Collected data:
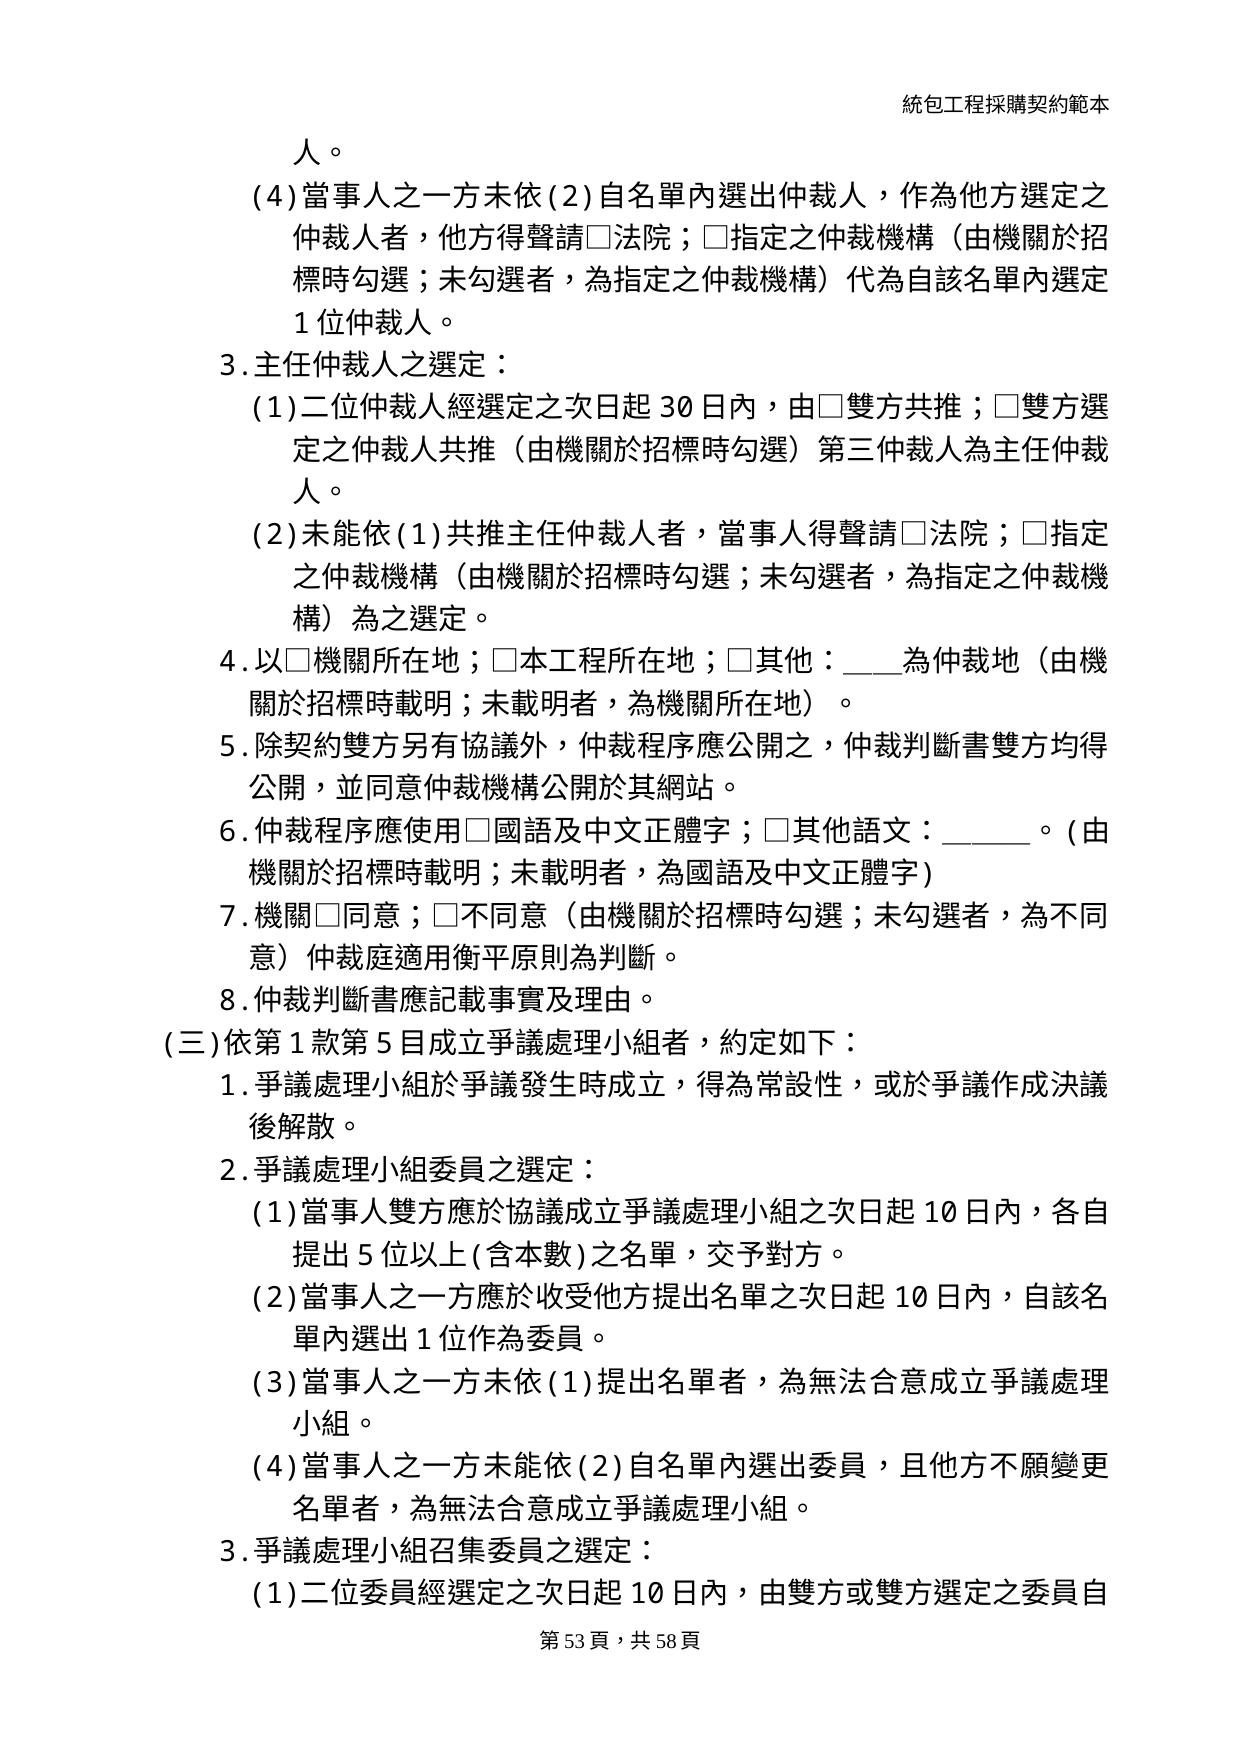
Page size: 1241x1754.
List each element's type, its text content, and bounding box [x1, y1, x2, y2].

text 1.爭議處理小組於爭議發生時成立，得為常設性，或於爭議作成決議後解散。 [218, 1062, 1110, 1146]
text (2)當事人之一方應於收受他方提出名單之次日起10日內，自該名單內選出1位作為委員。 [248, 1273, 1110, 1358]
text 6.仲裁程序應使用□國語及中文正體字；□其他語文：＿＿＿。(由機關於招標時載明；未載明者，為國語及中文正體字) [218, 807, 1110, 892]
text 2.爭議處理小組委員之選定： [218, 1146, 1110, 1189]
text (1)二位委員經選定之次日起10日內，由雙方或雙方選定之委員自 [248, 1570, 1110, 1612]
text (4)當事人之一方未能依(2)自名單內選出委員，且他方不願變更名單者，為無法合意成立爭議處理小組。 [248, 1443, 1110, 1528]
text 7.機關□同意；□不同意（由機關於招標時勾選；未勾選者，為不同意）仲裁庭適用衡平原則為判斷。 [218, 892, 1110, 977]
text (1)當事人雙方應於協議成立爭議處理小組之次日起10日內，各自提出5位以上(含本數)之名單，交予對方。 [248, 1189, 1110, 1273]
text 3.主任仲裁人之選定： [218, 342, 1110, 384]
text (2)未能依(1)共推主任仲裁人者，當事人得聲請□法院；□指定之仲裁機構（由機關於招標時勾選；未勾選者，為指定之仲裁機構）為之選定。 [248, 511, 1110, 638]
text (4)當事人之一方未依(2)自名單內選出仲裁人，作為他方選定之仲裁人者，他方得聲請□法院；□指定之仲裁機構（由機關於招標時勾選；未勾選者，為指定之仲裁機構）代為自該名單內選定1位仲裁人。 [248, 172, 1110, 342]
text 5.除契約雙方另有協議外，仲裁程序應公開之，仲裁判斷書雙方均得公開，並同意仲裁機構公開於其網站。 [218, 723, 1110, 807]
text 3.爭議處理小組召集委員之選定： [218, 1528, 1110, 1570]
text (1)二位仲裁人經選定之次日起30日內，由□雙方共推；□雙方選定之仲裁人共推（由機關於招標時勾選）第三仲裁人為主任仲裁人。 [248, 384, 1110, 511]
text (三)依第1款第5目成立爭議處理小組者，約定如下： [159, 1019, 1110, 1062]
text (3)當事人之一方未依(1)提出名單者，為無法合意成立爭議處理小組。 [248, 1358, 1110, 1443]
text 8.仲裁判斷書應記載事實及理由。 [218, 977, 1110, 1019]
text 人。 [248, 130, 1110, 172]
text 4.以□機關所在地；□本工程所在地；□其他：＿＿為仲裁地（由機關於招標時載明；未載明者，為機關所在地）。 [218, 638, 1110, 723]
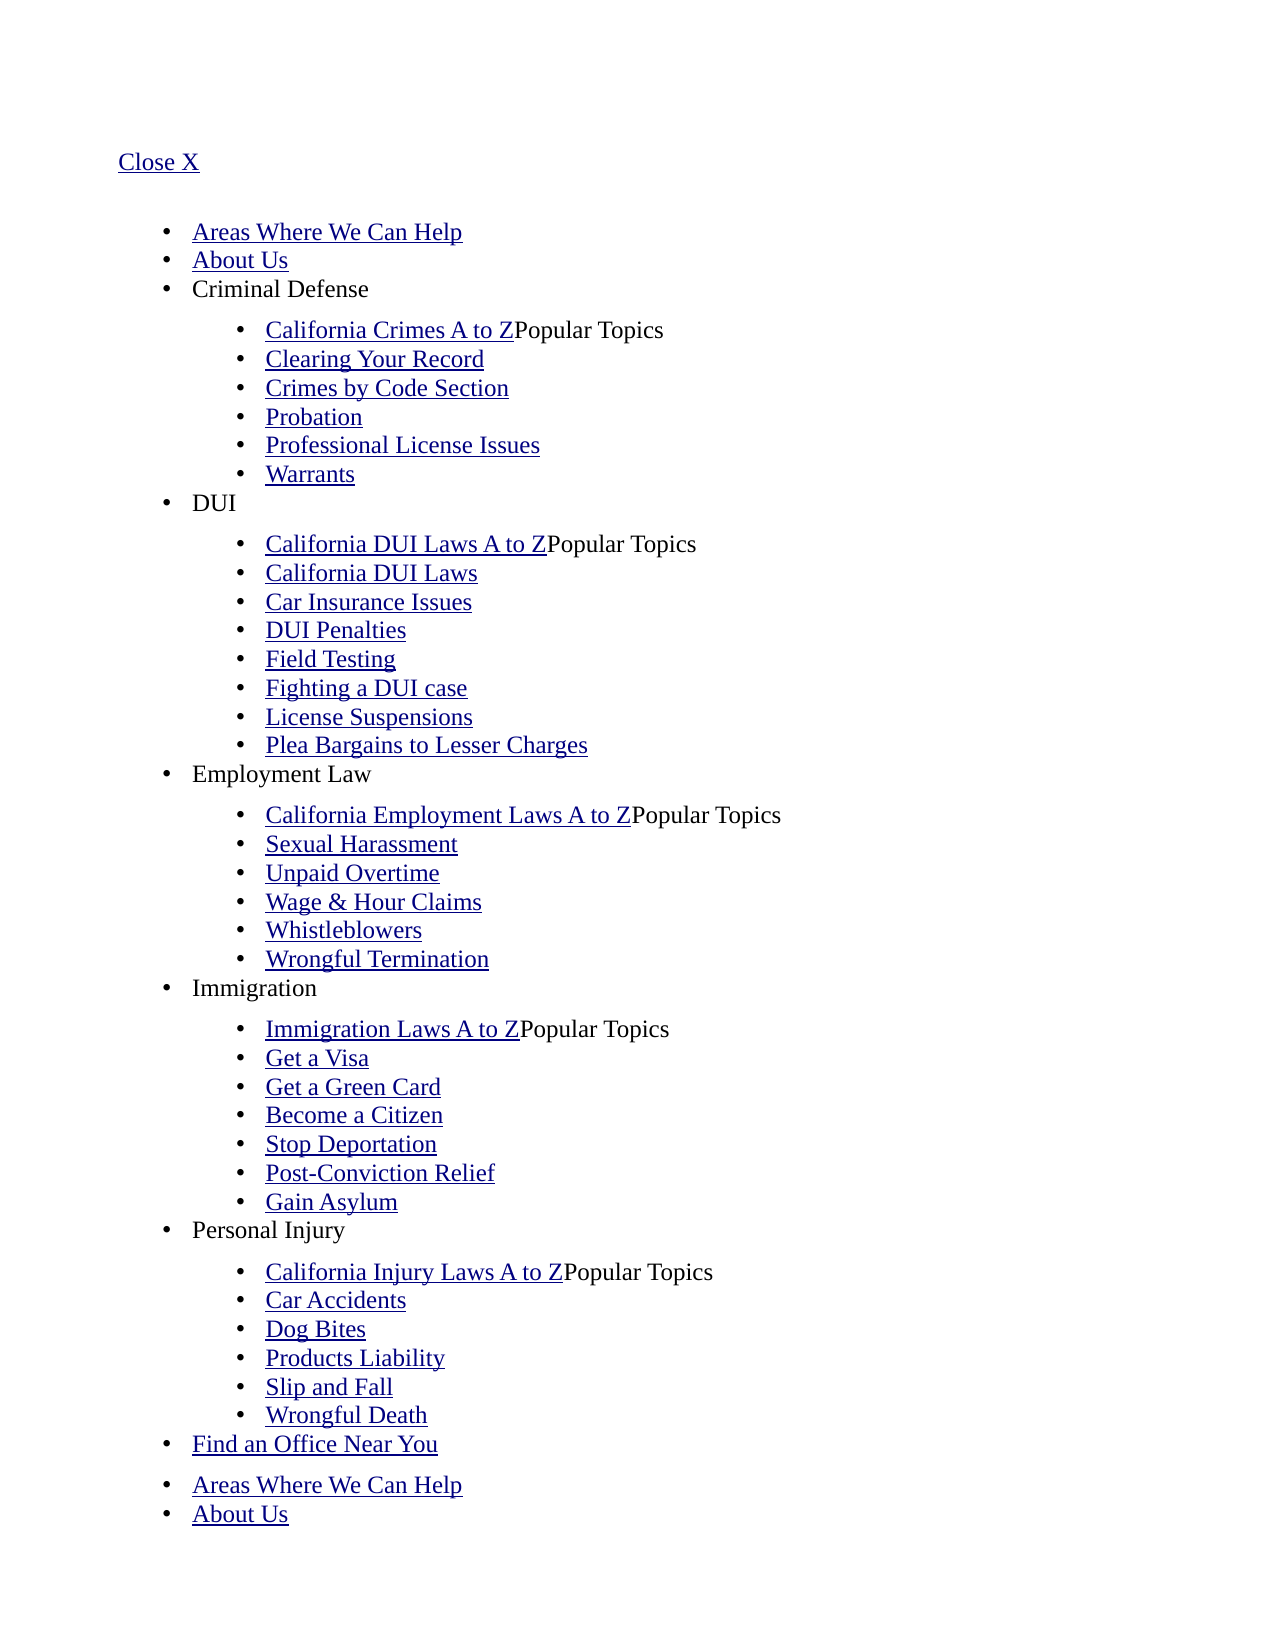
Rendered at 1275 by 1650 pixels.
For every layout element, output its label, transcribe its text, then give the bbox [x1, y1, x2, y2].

list Crimes by Code Section [236, 373, 1157, 402]
list Criminal Defense [162, 274, 1157, 303]
list California Crimes A to ZPopular Topics [236, 316, 1157, 344]
text Close X [118, 147, 1157, 176]
list Warrants [236, 459, 1157, 488]
list California Employment Laws A to ZPopular Topics [236, 801, 1157, 829]
list Probation [236, 402, 1157, 431]
list Immigration [162, 973, 1157, 1002]
list Get a Visa [236, 1043, 1157, 1072]
list California DUI Laws [236, 558, 1157, 587]
list Areas Where We Can Help [162, 1471, 1157, 1499]
list Plea Bargains to Lesser Charges [236, 731, 1157, 759]
list Fighting a DUI case [236, 673, 1157, 702]
list Wage & Hour Claims [236, 887, 1157, 916]
list Dog Bites [236, 1314, 1157, 1343]
list Sexual Harassment [236, 829, 1157, 858]
list Products Liability [236, 1343, 1157, 1372]
list Employment Law [162, 759, 1157, 788]
list California Injury Laws A to ZPopular Topics [236, 1257, 1157, 1286]
list Post-Conviction Relief [236, 1158, 1157, 1187]
list Gain Asylum [236, 1187, 1157, 1216]
list Whistleblowers [236, 916, 1157, 944]
list About Us [162, 246, 1157, 274]
list Clearing Your Record [236, 344, 1157, 373]
list Areas Where We Can Help [162, 217, 1157, 246]
list Wrongful Death [236, 1401, 1157, 1429]
list License Suspensions [236, 702, 1157, 731]
list Immigration Laws A to ZPopular Topics [236, 1014, 1157, 1043]
list Car Insurance Issues [236, 587, 1157, 616]
list About Us [162, 1499, 1157, 1528]
list DUI Penalties [236, 616, 1157, 644]
list Professional License Issues [236, 431, 1157, 459]
list Become a Citizen [236, 1101, 1157, 1129]
list Get a Green Card [236, 1072, 1157, 1101]
list Find an Office Near You [162, 1429, 1157, 1458]
list Wrongful Termination [236, 944, 1157, 973]
list Slip and Fall [236, 1372, 1157, 1401]
list Stop Deportation [236, 1129, 1157, 1158]
list Personal Injury [162, 1216, 1157, 1244]
list Unpaid Overtime [236, 858, 1157, 887]
list DUI [162, 488, 1157, 517]
list Car Accidents [236, 1286, 1157, 1314]
list California DUI Laws A to ZPopular Topics [236, 529, 1157, 558]
list Field Testing [236, 644, 1157, 673]
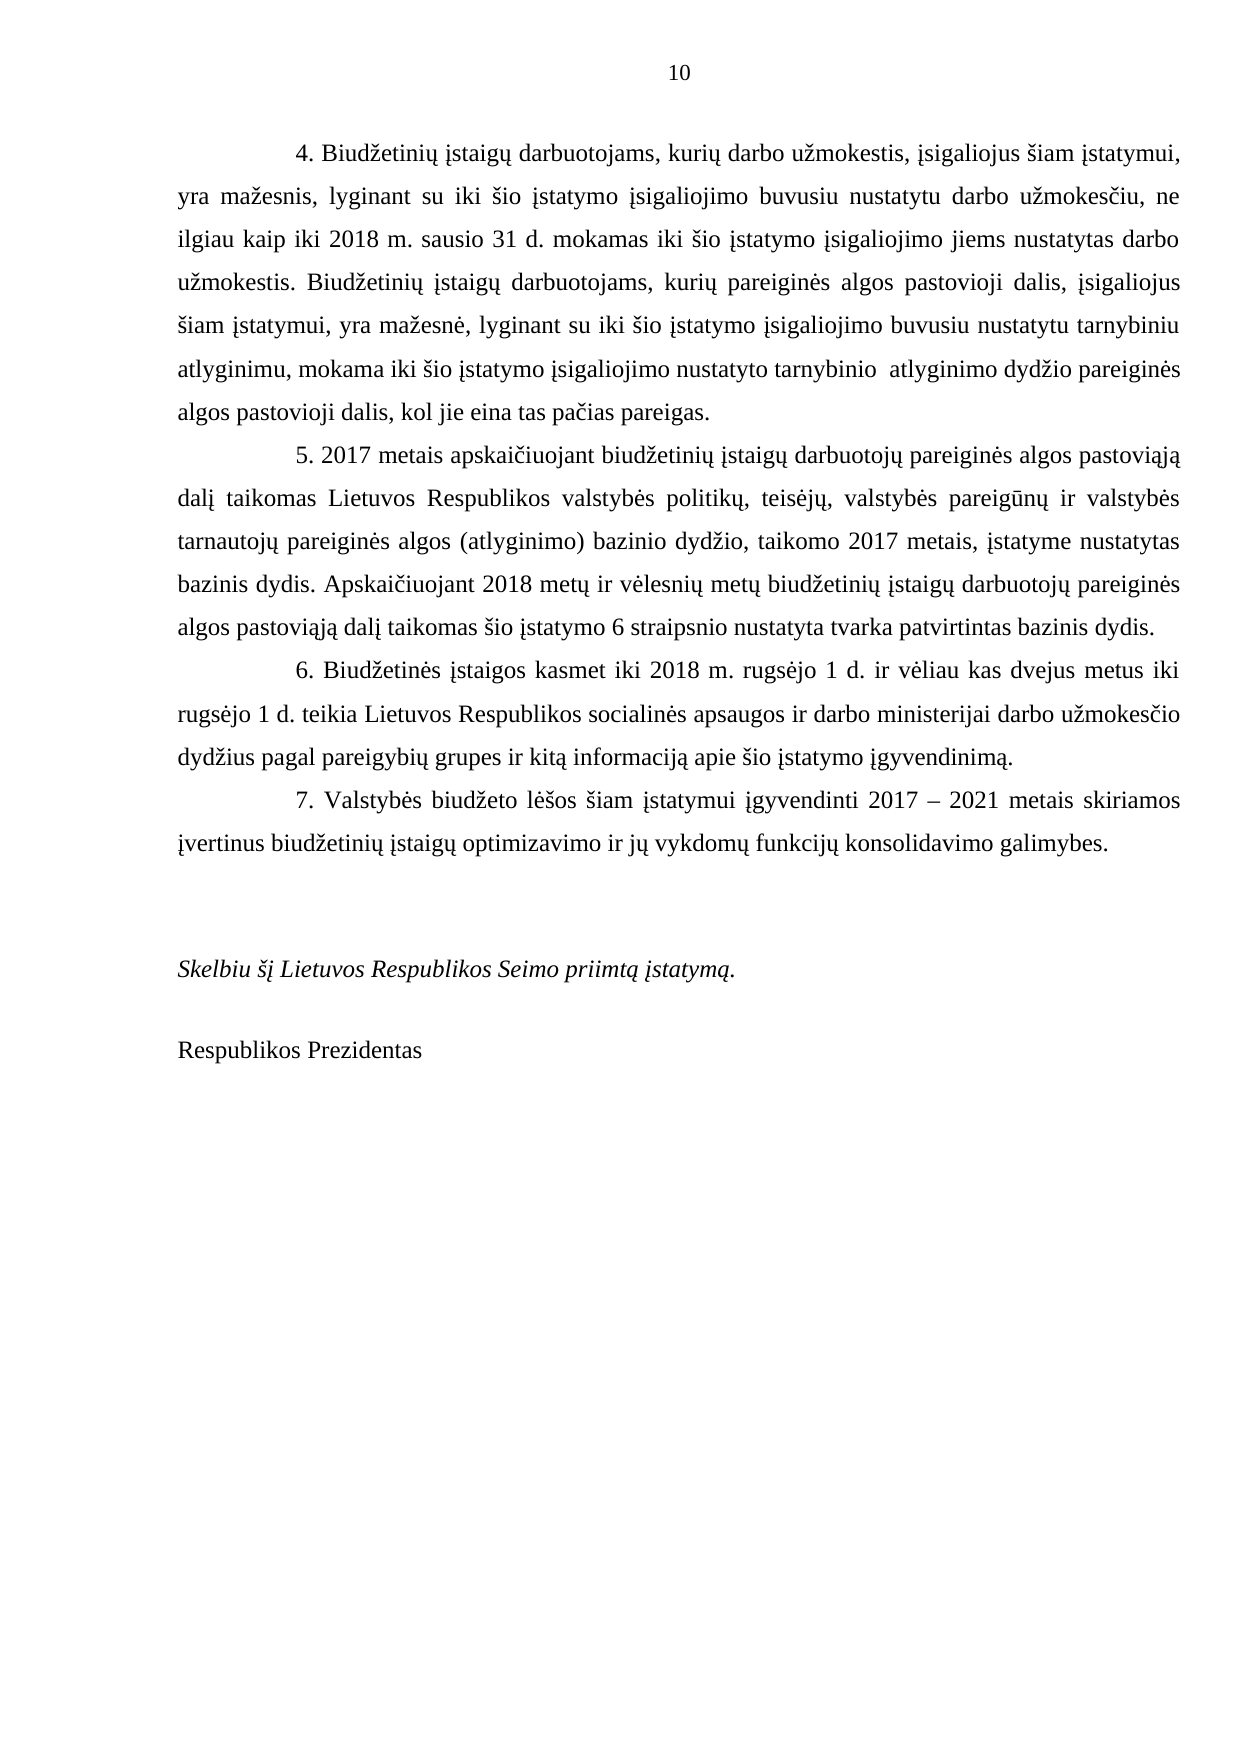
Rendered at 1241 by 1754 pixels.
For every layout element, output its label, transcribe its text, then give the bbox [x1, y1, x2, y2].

text Respublikos Prezidentas [177, 1035, 1181, 1064]
text 6. Biudžetinės įstaigos kasmet iki 2018 m. rugsėjo 1 d. ir vėliau kas dvejus metus iki rugsėjo 1 d. teikia Lietuvos Respublikos socialinės apsaugos ir darbo ministerijai darbo užmokesčio dydžius pagal pareigybių grupes ir kitą informaciją apie šio įstatymo įgyvendinimą. [177, 656, 1181, 771]
text Skelbiu šį Lietuvos Respublikos Seimo priimtą įstatymą. [177, 954, 1181, 983]
text 4. Biudžetinių įstaigų darbuotojams, kurių darbo užmokestis, įsigaliojus šiam įstatymui, yra mažesnis, lyginant su iki šio įstatymo įsigaliojimo buvusiu nustatytu darbo užmokesčiu, ne ilgiau kaip iki 2018 m. sausio 31 d. mokamas iki šio įstatymo įsigaliojimo jiems nustatytas darbo užmokestis. Biudžetinių įstaigų darbuotojams, kurių pareiginės algos pastovioji dalis, įsigaliojus šiam įstatymui, yra mažesnė, lyginant su iki šio įstatymo įsigaliojimo buvusiu nustatytu tarnybiniu atlyginimu, mokama iki šio įstatymo įsigaliojimo nustatyto tarnybinio atlyginimo dydžio pareiginės algos pastovioji dalis, kol jie eina tas pačias pareigas. [177, 138, 1181, 426]
text 5. 2017 metais apskaičiuojant biudžetinių įstaigų darbuotojų pareiginės algos pastoviąją dalį taikomas Lietuvos Respublikos valstybės politikų, teisėjų, valstybės pareigūnų ir valstybės tarnautojų pareiginės algos (atlyginimo) bazinio dydžio, taikomo 2017 metais, įstatyme nustatytas bazinis dydis. Apskaičiuojant 2018 metų ir vėlesnių metų biudžetinių įstaigų darbuotojų pareiginės algos pastoviąją dalį taikomas šio įstatymo 6 straipsnio nustatyta tvarka patvirtintas bazinis dydis. [177, 440, 1181, 641]
text 7. Valstybės biudžeto lėšos šiam įstatymui įgyvendinti 2017 – 2021 metais skiriamos įvertinus biudžetinių įstaigų optimizavimo ir jų vykdomų funkcijų konsolidavimo galimybes. [177, 785, 1181, 857]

**Task goal**
Print the data from its first line through the line containing "638, 1110, 723]", copying each line unchanged and leaving out the pictures.

**Result of the task**
Page size: 1241x1754.
List each element's type, its text content, and bounding box [x1, y1, x2, y2].

text 1.爭議處理小組於爭議發生時成立，得為常設性，或於爭議作成決議後解散。 [218, 1062, 1110, 1146]
text (2)當事人之一方應於收受他方提出名單之次日起10日內，自該名單內選出1位作為委員。 [248, 1273, 1110, 1358]
text 6.仲裁程序應使用□國語及中文正體字；□其他語文：＿＿＿。(由機關於招標時載明；未載明者，為國語及中文正體字) [218, 807, 1110, 892]
text 2.爭議處理小組委員之選定： [218, 1146, 1110, 1189]
text (1)二位委員經選定之次日起10日內，由雙方或雙方選定之委員自 [248, 1570, 1110, 1612]
text (4)當事人之一方未能依(2)自名單內選出委員，且他方不願變更名單者，為無法合意成立爭議處理小組。 [248, 1443, 1110, 1528]
text 7.機關□同意；□不同意（由機關於招標時勾選；未勾選者，為不同意）仲裁庭適用衡平原則為判斷。 [218, 892, 1110, 977]
text (1)當事人雙方應於協議成立爭議處理小組之次日起10日內，各自提出5位以上(含本數)之名單，交予對方。 [248, 1189, 1110, 1273]
text 3.主任仲裁人之選定： [218, 342, 1110, 384]
text (2)未能依(1)共推主任仲裁人者，當事人得聲請□法院；□指定之仲裁機構（由機關於招標時勾選；未勾選者，為指定之仲裁機構）為之選定。 [248, 511, 1110, 638]
text (4)當事人之一方未依(2)自名單內選出仲裁人，作為他方選定之仲裁人者，他方得聲請□法院；□指定之仲裁機構（由機關於招標時勾選；未勾選者，為指定之仲裁機構）代為自該名單內選定1位仲裁人。 [248, 172, 1110, 342]
text 5.除契約雙方另有協議外，仲裁程序應公開之，仲裁判斷書雙方均得公開，並同意仲裁機構公開於其網站。 [218, 723, 1110, 807]
text 3.爭議處理小組召集委員之選定： [218, 1528, 1110, 1570]
text (1)二位仲裁人經選定之次日起30日內，由□雙方共推；□雙方選定之仲裁人共推（由機關於招標時勾選）第三仲裁人為主任仲裁人。 [248, 384, 1110, 511]
text (三)依第1款第5目成立爭議處理小組者，約定如下： [159, 1019, 1110, 1062]
text (3)當事人之一方未依(1)提出名單者，為無法合意成立爭議處理小組。 [248, 1358, 1110, 1443]
text 8.仲裁判斷書應記載事實及理由。 [218, 977, 1110, 1019]
text 人。 [248, 130, 1110, 172]
text 4.以□機關所在地；□本工程所在地；□其他：＿＿為仲裁地（由機關於招標時載明；未載明者，為機關所在地）。 [218, 638, 1110, 723]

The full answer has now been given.